EXCERPT PROVIDED:
Many former couples try to stay friends after breakups. Especially if the breakup is amicable, maintaining a lasting friendship might not be a problem.
Forty-eight percent of people surveyed said they stayed friends with their exes after breakups, while 18 percent said they tried the friendship thing, but it did not work out, according to an NBC.com poll.
Previous research and expert analysis also suggests that individuals with dark personality traits, like psychopathy, engage in behaviors and relationships that are beneficial for their personal gain, according to a New York Times article. It was mentioned that a post-relationship friendship may provide opportunity for ex-partners to exchange desirable resources such as love, status, information, money or sex.
After a breakup, there are usually two types of situations. Former couples are either on bad terms or on good terms.
“I think it depends on the way you guys end the relationship mostly,” sophomore human development and family relations major Stephanie Izquierdo said. “If you guys are on bad terms, then it is not a good idea to stay friends with your ex.”
Izquierdo said couples who cheat on each other or fight very often can end up having bad breakups.
“Other than that, if you guys are on good terms, like realizing that you guys do not have feelings toward each other anymore, staying friends would be a good way to end the relationship,” she said.
There are many reasons for someone to stay friends with their ex after a breakup. Izquierdo said one of the reasons behind it is because your ex used to be with you, and you and your partner used to spend so much time together. She also mentioned maintaining a friendship with your ex means that you do not want to lose the relationship you and your ex had built with each other.
“For me, at first, right after a breakup, I would not want to be friends with my ex,” Izquierdo said. “But maybe after two months or so, that would be fine.”
Couples decide to break up for many different reasons. Many former couples decide to maintain their friendship to try to make the transition easier.

USING THE INFORMATION:
(a) According to the NBC.com poll cited in the article on staying friends with exes, what percentage of people surveyed said they stayed friends with their exes after breakups?
(b) Extend the article on staying friends with exes by a few paragraphs, beginning after its final sentence.

DATASET:

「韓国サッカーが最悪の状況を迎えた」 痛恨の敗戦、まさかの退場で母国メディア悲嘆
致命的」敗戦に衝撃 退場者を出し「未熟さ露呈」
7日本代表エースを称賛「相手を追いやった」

---

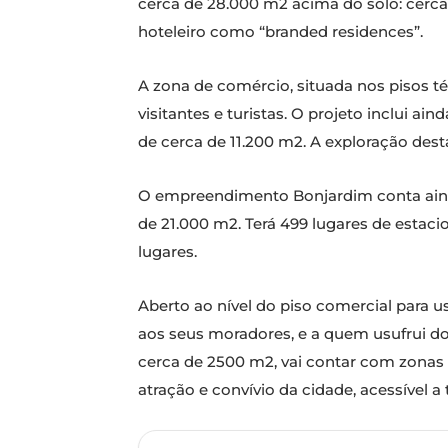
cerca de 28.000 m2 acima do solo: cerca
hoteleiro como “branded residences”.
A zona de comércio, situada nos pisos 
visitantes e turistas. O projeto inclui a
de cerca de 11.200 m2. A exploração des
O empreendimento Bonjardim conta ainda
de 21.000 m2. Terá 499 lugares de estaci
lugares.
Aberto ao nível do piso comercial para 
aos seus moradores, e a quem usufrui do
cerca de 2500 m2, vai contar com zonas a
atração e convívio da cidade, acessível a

REPLIES:
(a) Forty-eight percent.

(b)
“I dated a few times in high school,” junior broadcasting journalism major Lauren LaDuke said. “In my junior year of high school, I broke up with my boyfriend.”
However, LaDuke said she ended up staying friends with her ex because they both realized they would be better off as friends instead of being in a relationship.
“I do not mind if we are better being friends than we are in a relationship, so I do not have to lose a friend,” she said. “He is still one of my close friends, and we still hang out because we are in a group of friends together.”
In some situations, such as a traumatizing breakup, LaDuke said she would say “no” to her ex if he wants to be friends.
“It really depends on how the relationship ends,” she said.
Freshman biology major Hannah Kubsch shared a story about her ex as well. She was the one to break up with her old boyfriend.
“I was totally fine being friends with him honestly,” Kubsch said. “Even in my mind, we were still friends while dating, but I think for him, it is a little bit difficult to maintain the friendship after the breakup, and he did not talk to me much after our breakup.”
She also pointed out that it might be toxic to stay friends with your ex if your relationship ends badly.
“You ask that person out for a reason in the first place because you like them, and you want to hang out with them,” Kubsch said. “When you are not in a romantic or physical relationship, it does not mean you guys cannot still respect and be around each other.”